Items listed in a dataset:

* * *

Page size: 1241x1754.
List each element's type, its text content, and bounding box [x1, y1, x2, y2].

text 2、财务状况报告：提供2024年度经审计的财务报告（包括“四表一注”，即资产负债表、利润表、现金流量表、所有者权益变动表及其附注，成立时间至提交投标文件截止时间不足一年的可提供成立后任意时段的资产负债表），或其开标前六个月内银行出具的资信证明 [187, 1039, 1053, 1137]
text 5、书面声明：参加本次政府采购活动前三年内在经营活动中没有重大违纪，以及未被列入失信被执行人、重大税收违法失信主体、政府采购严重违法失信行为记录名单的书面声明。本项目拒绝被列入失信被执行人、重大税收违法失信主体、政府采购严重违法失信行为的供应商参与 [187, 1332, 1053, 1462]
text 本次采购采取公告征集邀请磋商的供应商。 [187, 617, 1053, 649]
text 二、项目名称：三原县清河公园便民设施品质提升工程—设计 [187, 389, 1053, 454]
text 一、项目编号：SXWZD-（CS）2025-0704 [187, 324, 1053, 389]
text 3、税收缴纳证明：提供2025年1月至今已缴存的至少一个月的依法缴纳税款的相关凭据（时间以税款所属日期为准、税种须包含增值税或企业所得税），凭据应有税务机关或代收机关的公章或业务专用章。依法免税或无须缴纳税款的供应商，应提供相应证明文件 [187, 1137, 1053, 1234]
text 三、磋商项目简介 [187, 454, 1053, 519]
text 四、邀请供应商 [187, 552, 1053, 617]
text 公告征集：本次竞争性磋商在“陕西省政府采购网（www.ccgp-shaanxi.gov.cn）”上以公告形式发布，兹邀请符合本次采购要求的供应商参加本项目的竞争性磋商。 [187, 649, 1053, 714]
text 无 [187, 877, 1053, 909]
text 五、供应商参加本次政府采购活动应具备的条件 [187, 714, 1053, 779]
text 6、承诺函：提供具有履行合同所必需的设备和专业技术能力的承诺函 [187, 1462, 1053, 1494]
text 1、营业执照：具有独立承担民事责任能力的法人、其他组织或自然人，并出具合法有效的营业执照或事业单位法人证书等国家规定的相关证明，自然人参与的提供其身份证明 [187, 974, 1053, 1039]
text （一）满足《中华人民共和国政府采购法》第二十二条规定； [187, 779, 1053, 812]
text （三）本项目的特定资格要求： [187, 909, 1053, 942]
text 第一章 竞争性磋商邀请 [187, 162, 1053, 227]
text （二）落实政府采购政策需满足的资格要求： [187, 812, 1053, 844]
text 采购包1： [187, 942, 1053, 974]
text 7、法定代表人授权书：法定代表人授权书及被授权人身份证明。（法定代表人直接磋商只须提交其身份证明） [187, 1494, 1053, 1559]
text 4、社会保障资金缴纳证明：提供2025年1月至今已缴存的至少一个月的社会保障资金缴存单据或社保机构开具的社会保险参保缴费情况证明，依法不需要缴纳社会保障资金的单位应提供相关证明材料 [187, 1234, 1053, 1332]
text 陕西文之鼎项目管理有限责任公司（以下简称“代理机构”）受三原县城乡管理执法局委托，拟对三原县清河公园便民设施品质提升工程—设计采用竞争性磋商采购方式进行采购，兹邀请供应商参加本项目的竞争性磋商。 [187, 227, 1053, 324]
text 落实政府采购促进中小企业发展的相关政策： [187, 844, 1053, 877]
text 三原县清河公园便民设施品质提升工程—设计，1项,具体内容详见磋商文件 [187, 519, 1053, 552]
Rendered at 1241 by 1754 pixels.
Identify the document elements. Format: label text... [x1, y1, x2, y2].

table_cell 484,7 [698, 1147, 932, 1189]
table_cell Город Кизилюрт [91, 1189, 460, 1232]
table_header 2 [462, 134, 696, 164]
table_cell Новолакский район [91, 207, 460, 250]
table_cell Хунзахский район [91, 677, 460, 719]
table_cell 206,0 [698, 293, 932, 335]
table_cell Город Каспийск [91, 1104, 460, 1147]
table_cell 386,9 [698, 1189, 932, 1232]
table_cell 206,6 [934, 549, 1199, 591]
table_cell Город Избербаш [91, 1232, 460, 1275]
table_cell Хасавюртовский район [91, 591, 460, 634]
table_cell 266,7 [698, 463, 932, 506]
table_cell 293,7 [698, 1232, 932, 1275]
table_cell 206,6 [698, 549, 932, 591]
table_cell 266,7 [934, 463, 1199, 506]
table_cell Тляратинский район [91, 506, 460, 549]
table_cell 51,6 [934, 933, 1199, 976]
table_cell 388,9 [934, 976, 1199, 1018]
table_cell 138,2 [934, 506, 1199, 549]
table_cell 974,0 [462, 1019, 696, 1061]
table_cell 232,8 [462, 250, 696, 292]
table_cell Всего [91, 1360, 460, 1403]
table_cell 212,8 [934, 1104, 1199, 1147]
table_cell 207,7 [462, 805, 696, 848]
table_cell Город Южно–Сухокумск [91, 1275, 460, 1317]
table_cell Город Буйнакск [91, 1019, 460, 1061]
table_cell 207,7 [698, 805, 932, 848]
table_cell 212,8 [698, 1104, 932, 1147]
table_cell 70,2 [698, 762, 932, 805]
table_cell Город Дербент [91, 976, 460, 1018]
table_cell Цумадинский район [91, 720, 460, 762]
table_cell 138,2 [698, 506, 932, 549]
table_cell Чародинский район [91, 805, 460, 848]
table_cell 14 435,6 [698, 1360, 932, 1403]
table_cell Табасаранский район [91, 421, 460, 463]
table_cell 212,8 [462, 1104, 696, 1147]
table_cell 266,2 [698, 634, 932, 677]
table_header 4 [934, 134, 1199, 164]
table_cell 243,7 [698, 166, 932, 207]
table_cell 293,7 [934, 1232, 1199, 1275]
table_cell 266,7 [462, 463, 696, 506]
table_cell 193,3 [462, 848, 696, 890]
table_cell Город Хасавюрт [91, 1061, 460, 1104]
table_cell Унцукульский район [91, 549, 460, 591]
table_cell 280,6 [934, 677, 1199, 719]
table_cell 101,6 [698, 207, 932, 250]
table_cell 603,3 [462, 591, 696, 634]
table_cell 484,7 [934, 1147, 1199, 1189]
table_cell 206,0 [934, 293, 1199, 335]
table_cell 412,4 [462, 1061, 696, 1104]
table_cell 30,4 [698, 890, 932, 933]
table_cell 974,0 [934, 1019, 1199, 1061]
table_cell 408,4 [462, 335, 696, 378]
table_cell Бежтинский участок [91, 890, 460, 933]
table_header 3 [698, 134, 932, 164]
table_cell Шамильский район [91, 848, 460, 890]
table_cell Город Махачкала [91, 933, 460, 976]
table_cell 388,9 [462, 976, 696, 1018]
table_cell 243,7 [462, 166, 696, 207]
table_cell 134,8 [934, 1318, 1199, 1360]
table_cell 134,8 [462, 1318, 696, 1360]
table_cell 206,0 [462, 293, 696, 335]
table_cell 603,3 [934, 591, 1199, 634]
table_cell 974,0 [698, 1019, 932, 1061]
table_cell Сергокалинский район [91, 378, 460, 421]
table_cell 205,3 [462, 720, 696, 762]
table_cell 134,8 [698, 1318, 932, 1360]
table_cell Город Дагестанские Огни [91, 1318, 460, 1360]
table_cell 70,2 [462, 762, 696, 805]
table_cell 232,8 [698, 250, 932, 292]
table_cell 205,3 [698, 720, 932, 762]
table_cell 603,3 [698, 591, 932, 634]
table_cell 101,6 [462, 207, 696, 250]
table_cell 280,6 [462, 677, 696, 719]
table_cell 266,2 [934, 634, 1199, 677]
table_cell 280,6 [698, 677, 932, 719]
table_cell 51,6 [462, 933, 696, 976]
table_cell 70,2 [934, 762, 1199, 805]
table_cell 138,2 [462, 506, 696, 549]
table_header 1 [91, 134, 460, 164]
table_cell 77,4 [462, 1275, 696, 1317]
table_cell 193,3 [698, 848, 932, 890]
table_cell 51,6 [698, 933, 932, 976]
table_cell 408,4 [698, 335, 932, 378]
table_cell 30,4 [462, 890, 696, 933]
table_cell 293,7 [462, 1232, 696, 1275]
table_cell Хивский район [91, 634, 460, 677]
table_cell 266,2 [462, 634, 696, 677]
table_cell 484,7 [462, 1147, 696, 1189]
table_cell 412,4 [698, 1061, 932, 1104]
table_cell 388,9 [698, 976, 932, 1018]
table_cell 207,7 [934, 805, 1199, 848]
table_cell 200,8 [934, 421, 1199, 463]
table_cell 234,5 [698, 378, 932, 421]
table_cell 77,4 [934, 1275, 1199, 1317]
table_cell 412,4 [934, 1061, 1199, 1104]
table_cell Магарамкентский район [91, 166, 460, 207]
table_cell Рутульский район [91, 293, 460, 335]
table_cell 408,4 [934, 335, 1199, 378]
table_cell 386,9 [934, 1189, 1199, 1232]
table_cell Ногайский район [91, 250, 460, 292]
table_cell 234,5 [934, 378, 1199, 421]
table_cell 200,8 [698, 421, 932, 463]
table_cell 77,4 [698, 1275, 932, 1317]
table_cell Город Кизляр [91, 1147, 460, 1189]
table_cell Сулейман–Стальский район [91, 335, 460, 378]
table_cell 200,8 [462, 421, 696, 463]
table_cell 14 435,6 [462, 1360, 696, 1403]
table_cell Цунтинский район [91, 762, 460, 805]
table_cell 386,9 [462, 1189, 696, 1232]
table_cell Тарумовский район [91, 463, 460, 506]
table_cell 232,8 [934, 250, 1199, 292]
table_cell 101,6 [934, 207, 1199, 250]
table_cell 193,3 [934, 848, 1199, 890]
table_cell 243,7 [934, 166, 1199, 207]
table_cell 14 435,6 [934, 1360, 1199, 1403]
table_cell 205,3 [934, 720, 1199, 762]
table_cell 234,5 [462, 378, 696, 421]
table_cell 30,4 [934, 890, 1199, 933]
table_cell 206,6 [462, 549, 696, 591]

* * *

§ About this exercise
When a line in the records above contains the word "Город", copy it.

§ Result for this exercise
table_cell Город Кизилюрт [91, 1189, 460, 1232]
table_cell Город Каспийск [91, 1104, 460, 1147]
table_cell Город Избербаш [91, 1232, 460, 1275]
table_cell Город Южно–Сухокумск [91, 1275, 460, 1317]
table_cell Город Буйнакск [91, 1019, 460, 1061]
table_cell Город Дербент [91, 976, 460, 1018]
table_cell Город Хасавюрт [91, 1061, 460, 1104]
table_cell Город Махачкала [91, 933, 460, 976]
table_cell Город Дагестанские Огни [91, 1318, 460, 1360]
table_cell Город Кизляр [91, 1147, 460, 1189]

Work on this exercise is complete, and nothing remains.